Hovering over an element will highlight it in blue. Clicking on a highlighted element will select it (green). Clicking on further elements on the page will add them to the selection. While the select command is active, a number in brackets to the right indicates how many elements on the page are being selected.
Selection commands are labeled. You can edit these labels by clicking on them in the template details pane. The labels can be used with the Conditional and Jump tools for fine-grained control over execution flow. They also serve as reminders of which elements are being selected by that node.
Related is the relative select command, which allows you to select elements relative to the current element (see below).
Internal representation
When you select an element, ParseHub figures out a concise pattern by which to represent that element (if you're familiar with XPath, it's kind of like that, but more powerful). When you add to your selection by clicking more yellow-highlighted elements, you are giving the select command additional samples so that ParseHub can make a better decision about the right pattern to use.
The select command is not tied to the particular page that you created the selection on. So when a selection is executed on a different page, ParseHub will automatically figure out which elements are in that selection based on the pattern. You can select extra elements across multiple pages to train the selection!
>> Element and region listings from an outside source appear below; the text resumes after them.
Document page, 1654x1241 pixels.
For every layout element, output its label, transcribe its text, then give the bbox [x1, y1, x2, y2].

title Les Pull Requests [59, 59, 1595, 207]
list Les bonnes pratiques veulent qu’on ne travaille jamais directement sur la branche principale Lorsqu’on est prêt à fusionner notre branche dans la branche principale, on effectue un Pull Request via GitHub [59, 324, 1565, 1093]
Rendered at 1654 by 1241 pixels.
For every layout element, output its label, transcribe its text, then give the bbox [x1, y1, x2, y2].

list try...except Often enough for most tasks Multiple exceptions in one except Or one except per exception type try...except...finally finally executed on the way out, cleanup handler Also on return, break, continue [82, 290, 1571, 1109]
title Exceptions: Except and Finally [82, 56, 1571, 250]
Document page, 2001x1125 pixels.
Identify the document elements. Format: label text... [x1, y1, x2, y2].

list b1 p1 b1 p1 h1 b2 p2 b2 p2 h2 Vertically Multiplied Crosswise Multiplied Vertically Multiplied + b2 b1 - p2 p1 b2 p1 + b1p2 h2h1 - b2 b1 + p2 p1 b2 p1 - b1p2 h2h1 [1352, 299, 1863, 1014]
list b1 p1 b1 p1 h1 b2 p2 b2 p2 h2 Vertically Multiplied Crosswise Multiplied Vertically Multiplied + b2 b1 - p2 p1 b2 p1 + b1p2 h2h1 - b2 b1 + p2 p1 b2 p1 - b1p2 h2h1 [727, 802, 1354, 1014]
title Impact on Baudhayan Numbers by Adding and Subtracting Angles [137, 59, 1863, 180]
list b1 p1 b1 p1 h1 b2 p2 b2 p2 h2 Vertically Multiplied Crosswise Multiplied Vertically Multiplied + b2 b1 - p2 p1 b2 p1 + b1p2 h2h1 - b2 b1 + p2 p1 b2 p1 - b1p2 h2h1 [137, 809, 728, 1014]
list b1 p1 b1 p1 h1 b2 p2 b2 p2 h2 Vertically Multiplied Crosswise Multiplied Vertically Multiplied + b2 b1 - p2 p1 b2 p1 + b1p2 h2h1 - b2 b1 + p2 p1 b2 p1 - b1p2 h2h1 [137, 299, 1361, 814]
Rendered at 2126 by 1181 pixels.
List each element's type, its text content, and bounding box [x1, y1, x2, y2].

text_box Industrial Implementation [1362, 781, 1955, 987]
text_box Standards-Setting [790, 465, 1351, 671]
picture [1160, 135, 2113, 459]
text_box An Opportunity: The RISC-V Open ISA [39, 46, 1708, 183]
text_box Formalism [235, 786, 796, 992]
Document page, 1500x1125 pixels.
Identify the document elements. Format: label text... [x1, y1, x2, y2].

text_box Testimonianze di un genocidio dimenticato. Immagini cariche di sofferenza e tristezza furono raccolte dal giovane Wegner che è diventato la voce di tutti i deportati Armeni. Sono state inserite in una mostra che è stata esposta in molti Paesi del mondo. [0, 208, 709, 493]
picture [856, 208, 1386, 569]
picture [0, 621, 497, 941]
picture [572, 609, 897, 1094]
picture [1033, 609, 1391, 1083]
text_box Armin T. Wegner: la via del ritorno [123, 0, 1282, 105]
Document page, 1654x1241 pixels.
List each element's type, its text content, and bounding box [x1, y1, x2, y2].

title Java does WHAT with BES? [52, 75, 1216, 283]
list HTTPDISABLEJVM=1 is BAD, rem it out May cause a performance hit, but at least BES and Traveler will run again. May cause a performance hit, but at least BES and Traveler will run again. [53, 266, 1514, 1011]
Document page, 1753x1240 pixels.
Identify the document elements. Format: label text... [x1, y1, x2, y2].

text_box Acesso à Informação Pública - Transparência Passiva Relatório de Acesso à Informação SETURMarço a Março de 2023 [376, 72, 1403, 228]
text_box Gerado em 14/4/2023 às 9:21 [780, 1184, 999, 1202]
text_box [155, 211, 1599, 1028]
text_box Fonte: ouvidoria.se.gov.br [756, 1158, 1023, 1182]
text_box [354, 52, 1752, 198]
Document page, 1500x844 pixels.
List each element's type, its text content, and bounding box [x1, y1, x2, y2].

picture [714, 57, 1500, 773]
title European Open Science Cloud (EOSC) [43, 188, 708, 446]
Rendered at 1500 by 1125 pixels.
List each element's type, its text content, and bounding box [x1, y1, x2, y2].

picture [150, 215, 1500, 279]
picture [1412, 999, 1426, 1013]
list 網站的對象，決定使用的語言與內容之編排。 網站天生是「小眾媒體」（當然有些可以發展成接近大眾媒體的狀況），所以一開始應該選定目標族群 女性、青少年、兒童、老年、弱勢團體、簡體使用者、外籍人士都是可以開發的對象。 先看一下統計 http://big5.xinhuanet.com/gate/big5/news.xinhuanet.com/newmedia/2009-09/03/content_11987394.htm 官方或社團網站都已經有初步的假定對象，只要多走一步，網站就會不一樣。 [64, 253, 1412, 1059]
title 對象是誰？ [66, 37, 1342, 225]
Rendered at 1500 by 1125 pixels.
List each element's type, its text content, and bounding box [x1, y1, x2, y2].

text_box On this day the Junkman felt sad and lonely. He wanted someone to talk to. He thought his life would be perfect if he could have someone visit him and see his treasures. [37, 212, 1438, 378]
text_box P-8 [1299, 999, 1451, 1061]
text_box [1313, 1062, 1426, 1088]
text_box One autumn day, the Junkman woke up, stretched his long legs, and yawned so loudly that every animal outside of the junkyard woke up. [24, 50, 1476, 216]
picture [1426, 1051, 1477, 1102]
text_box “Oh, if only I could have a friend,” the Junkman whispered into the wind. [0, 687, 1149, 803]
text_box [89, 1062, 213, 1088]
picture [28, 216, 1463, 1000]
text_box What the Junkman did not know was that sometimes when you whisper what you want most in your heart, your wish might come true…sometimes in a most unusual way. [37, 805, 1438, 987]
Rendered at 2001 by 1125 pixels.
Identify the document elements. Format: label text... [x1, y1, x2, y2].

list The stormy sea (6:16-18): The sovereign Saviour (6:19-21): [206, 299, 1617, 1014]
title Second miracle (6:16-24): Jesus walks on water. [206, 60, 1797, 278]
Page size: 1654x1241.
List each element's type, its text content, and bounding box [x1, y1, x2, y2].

You may be wondering: what happens if I haven't given enough samples? This is a well-known problem for those that have written crawlers themselves. Your code will work on the pages that you've tried, but not on some that you haven't. For now, you simply have to find enough samples to train ParseHub. We are working on a way to automatically detect ambiguities so that ParseHub can figure out when it hasn't been trained enough.
Execution flow
You can think of a command as a loop over the elements it selects. For each element in your set of selected elements, it will set that as a current element, then execute all of the select command's children in order, with that current element.
The current element selected affects what some commands, such as Extract and Click, will read or interact with.
If you nest two selections, any further children will be executed once for each element from the inner selection multiplied by the number of elements from the outer selection. That is, if each selection has 10 elements, the children of the inner selection will be executed 100 (10x10) times.
Modifiers
Ctrl - Zoom
By default, ParseHub restricts the elements that can be selected to those that have text inside them. Sometimes that is not desired (e.g. you'd like to extract the css class of an element which has no text). You can use hold the ctrl key and scroll up or down (1 or 2) to "zoom" to the right element.
After zooming to the right level, there may be one or more "potential" highlighted elements. These are the elements that you may now hover over and click on to select them.
Command options
Selection Node
If you press the "Edit" button here, you can choose to manually input a path to elements you want to select on the page using either CSS or XPath.
You shouldn't use this function without understanding CSS or XPath, and only when ParseHub's own selection, with zooming, can't seem to find the element you need.
Wait for elements to appear
Normally, a select command is skipped when its pattern matches no elements on the page (or rather, it loops over 0 elements). With this option, if no elements are matched, the command will keep trying for up to 60 seconds. This is useful if e.g. an element gets created in response to an AJAX call.